In Silico Investigation Of Phytochemicals From Ludwigia Peruviana As Potential ALK Inhibitors: Molecular Docking And DFT Analysis

Abstract

Cancer remains a major global health challenge, driving the search for novel therapeutics. This study investigates the anticancer potential of phytochemicals from the ethyl acetate extract of Ludwigia peruviana (L.) Hara using an in silico approach. GC-MS analysis identified 12 bioactive compounds, including 1-deoxy-D-mannitol and 2-methoxy-4-vinylphenol, known for their antioxidant and anticancer properties. Molecular docking studies assessed their interaction with anaplastic lymphoma kinase (ALK) receptor tyrosine kinase, a key cancer target. 1-Deoxy-D-mannitol exhibited the highest binding affinity (-6.9 kcal/mol), surpassing the standard drug Ceritinib (-6.6 kcal/mol).
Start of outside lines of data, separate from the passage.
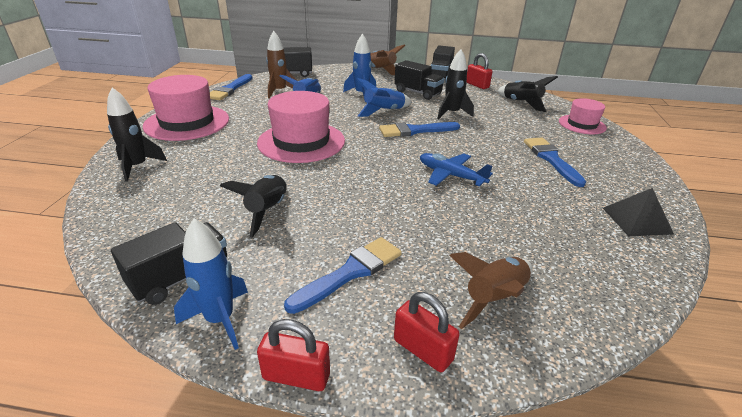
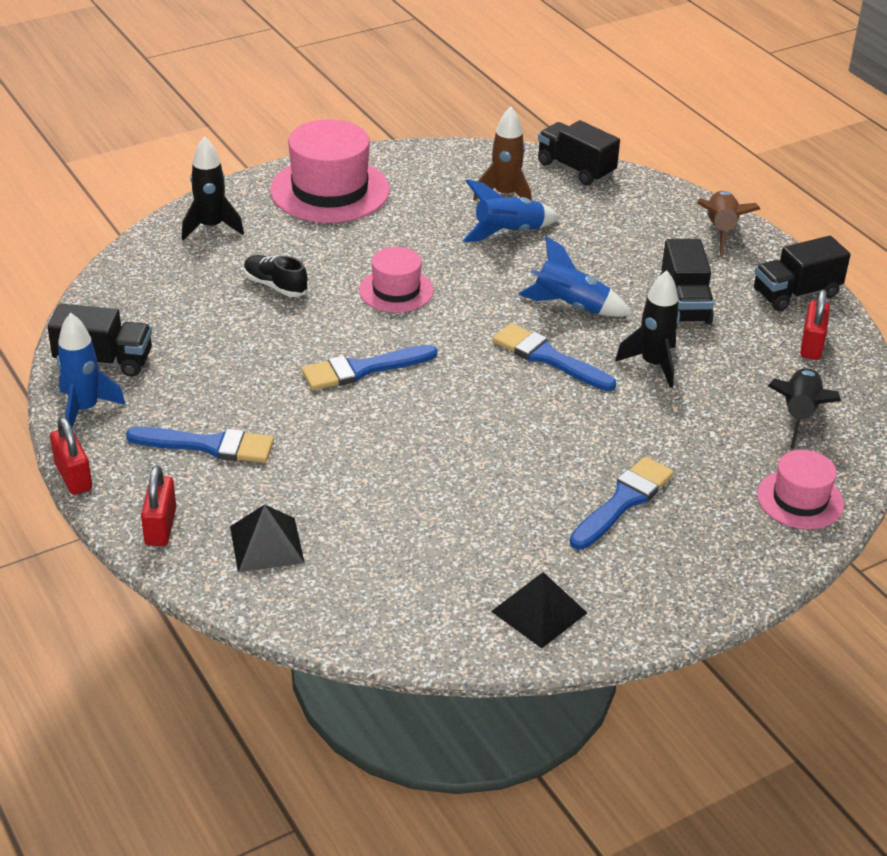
camera: 50 degrees right, 5 degrees up
blue brush [209,74,253,100] -> blue brush moved to [302,345,437,390]
black rocket [220,175,287,238] -> none
pink hat [257,91,345,163] -> pink hat [359,247,434,313], size x0.58
blue rocket [343,33,376,102] -> none
blue plane [420,153,493,187] -> none
brown rocket [449,252,532,329] -> black pyramid [230,504,305,572]
none -> black shoe [244,255,308,297]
Density Functional Theory (DFT) calculations further analyzed their electronic properties, including HOMO-LUMO energy levels, energy gap, ionization energy, and electrophilicity index. Results showed that 1-deoxy-D-mannitol had higher electronegativity and stability, while 2-methoxy-4-vinylphenol displayed balanced electronic properties, reinforcing their potential as ALK inhibitors. Their strong binding affinities and favorable quantum properties highlight their promise as natural ALK inhibitors, warranting further experimental validation for anticancer therapy.